**Exercise objective:** Continue the Usenet newsgroup posts below, picking up after their final line.
** BEGIN Page extract **
From: [EMAIL PROTECTED] (Chad Everett)
Crossposted-To: comp.os.ms-windows.nt.advocacy
Subject: Re: Linux dying
Reply-To: [EMAIL PROTECTED]
Date: Sat, 24 Mar 2001 20:43:22 GMT

On Sat, 24 Mar 2001, Chad Myers <[EMAIL PROTECTED]> wrote:
>
>"David Steinberg" <[EMAIL PROTECTED]> wrote in message
>news:99ive2$525$[EMAIL PROTECTED]...
>> Chad Myers ([EMAIL PROTECTED]) wrote:
>> : Compare that with Red Hat, who considers it a major acheivement if
>> : they only lose x amount vs y amount. Meeting analysts expectations
>> : consists of not losing as much as normal.
>>
>> : And we won't even go into market cap. That $52 that MS has is
>> : after dozens of splits.
>>
>> What a pointless thread.
>>
>> If your point is that Microsoft is a larger and more profitable company
>> than Red Hat, I don't think anyone here is going to disagree.
>
>It seems though, that there are people in this group, who reply to
>my posts, that don't seem to get this. They think that MS losing 60%
>and RHAT losing 60% are the same thing and are comparable, which they
>are not.
>

Which is exactly why your argument that RH losing more of a percentage
than Microsoft on stock value is not relevant to the point you
are trying to make.  Hey, you brought it up.



------------------------------

From: [EMAIL PROTECTED] (Chad Everett)
Crossposted-To: comp.os.ms-windows.nt.advocacy
Subject: Re: More Microsoft security concerns: Wall Street Journal
Reply-To: [EMAIL PROTECTED]
Date: Sat, 24 Mar 2001 20:50:09 GMT

On Sat, 24 Mar 2001 20:37:51 GMT, Chad Everett wrote:
>
>Microsoft's HailStorm Initiative
>Raises Security, Privacy Questions
>
>   By Rebecca Buckman
>   Staff Reporter of The Wall Street Journal
>   
> [-SNIP-]
> 
>   Microsoft officials acknowledge that running large Internet services
>   isn't their traditional strength.
** END Page extract **
** BEGIN Data segment **
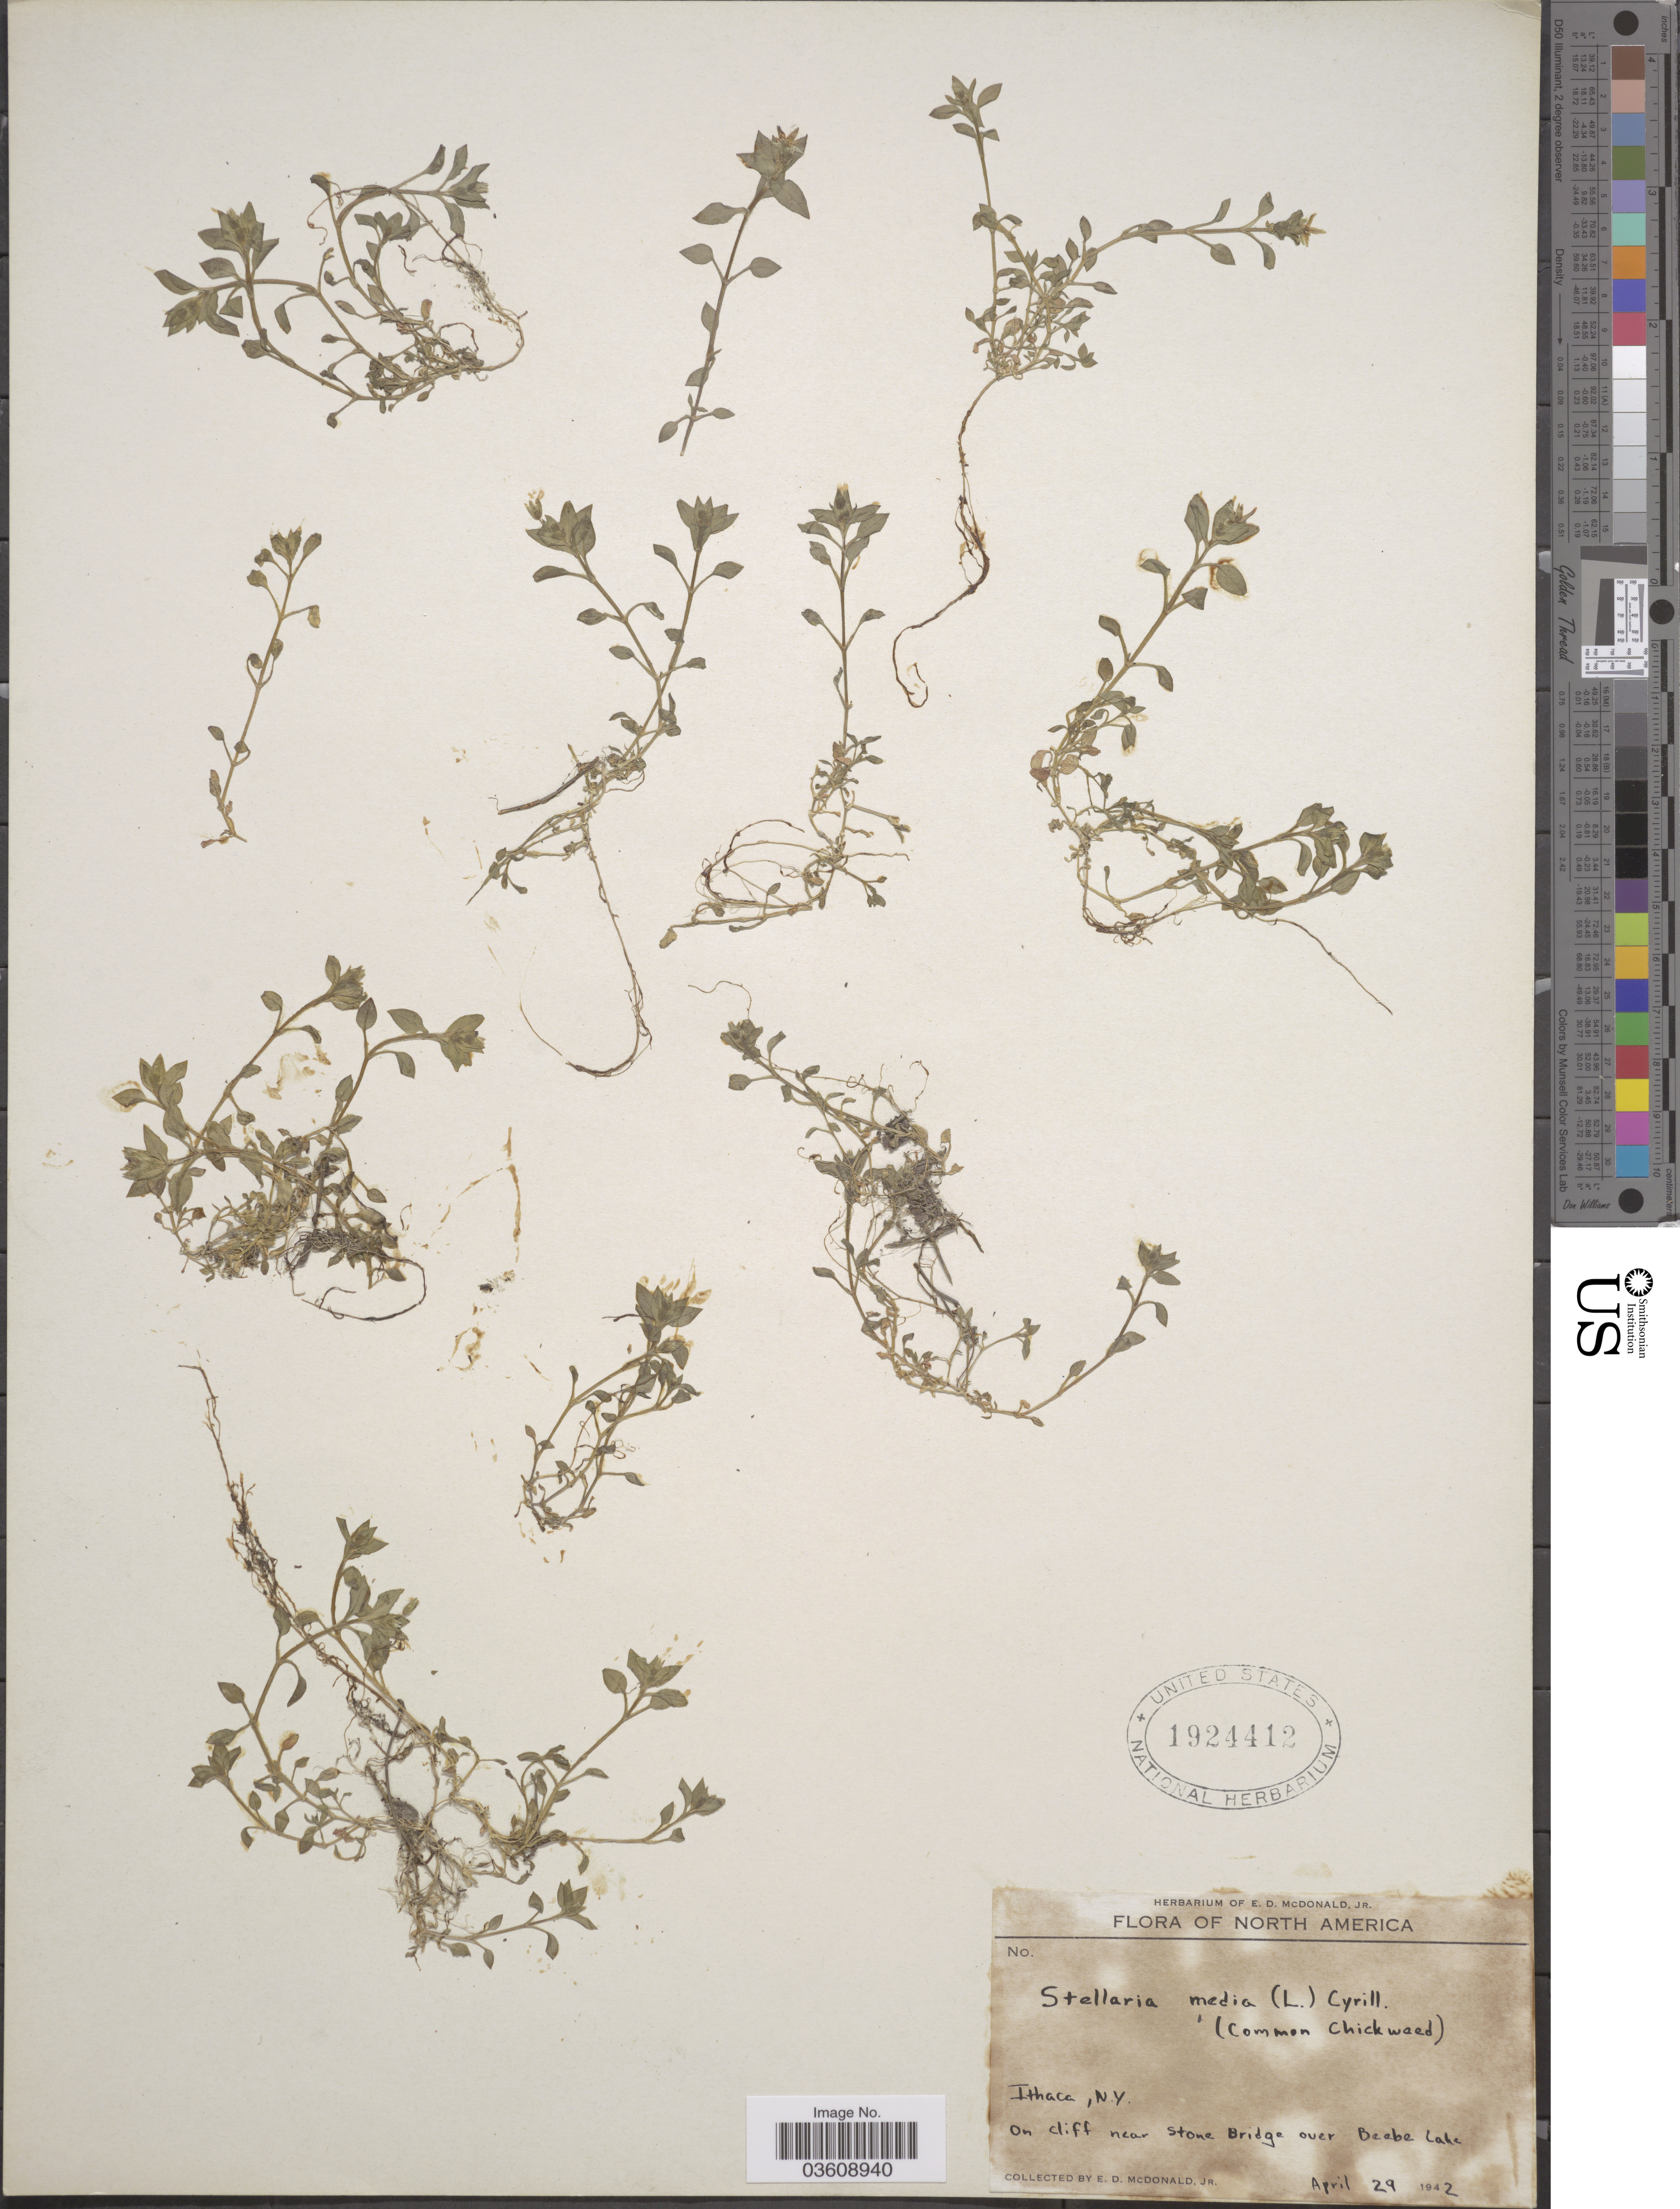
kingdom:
** END Data segment **
**Answer below:**
>   
> [-SNIP-]
> 
>

See, even Microsoft agrees with me.


------------------------------

From: "Aaron R. Kulkis" <[EMAIL PROTECTED]>
Crossposted-To: 
soc.singles,alt.destroy.microsoft,comp.os.ms-windows.advocacy,comp.os.ms-windows.nt.advocacy
Subject: Re: What is user friendly?
Date: Sat, 24 Mar 2001 16:00:14 -0500

FM wrote:
> 
> Aaron R. Kulkis <[EMAIL PROTECTED]> wrote:
> >FM wrote:
> >>
> >> Uhm did I email this to you? I don't think I did, but if so, that was a
> >> mistake. In any case, I'm not at all interested in pursuing an email
> >> discussion, so post your reply to the newsgroup if you want to continue.
> >> Also, you might want to learn more about how CPU architectures differ
> >> from one another and how compiler optimizations take advantage of
> >> these differences.
> >
> >Let's just say that each generation of Intel's CPU's
> >
> >A) 8080 & 8085
> >B) 8088 & 8086
> >C) 80186
> >D) 80286
> >E) 80386
> >F) 80486
> >G) Pentium
> >H) Pentium II & Celeron
> >I) Pentium III
> >
> >Differs substantially from the one before.
> >
> >Although OP CODES, REGISTER MODELS, and other aspects are
> >backwards compatible (such as the 386 being able to simulate
> >several virtual 286's), the internal architectures vary greatly.
> 
> Not only do they vary greatly, but certain features are introduced
> in one generation, and then are replaced by others or disappear in
> the next generation. Often, chips are redesigned from scratch, and
> register models and op-codes as apparent to the programmer are
> often not indicative the internals (due to the use of microcode,
> register renaming, etc)
> 
> >Which gets back to my main point:
> 
> >Mafia$oft sticks you with code compiled for an 80486, and nothing
> >better....even if you're running a Pentium III.
> >
> >Linux installs an 80386 kernal and apps BUT, it lets you re-make the kernal
> >and apps, so that you are using executable code that was optimized for
> >your CPU.
> >
> >
> >Regardless....are you trying to argue that a CPU-cognizant compiler
> >that optimizes for the appropriate generation of target CPU is somehow
> >going to produce inferior results to executable code optimized for a
> >CPU that hasn't even been manufactured for close to 10 years now...
> 
> It's possible. Regardless, I wasn't arguing that, your strawman
> notwithstanding.
> 
> Also note that:
> 
> 1) Pentium IV's L1 caches are as small as ones found in 486.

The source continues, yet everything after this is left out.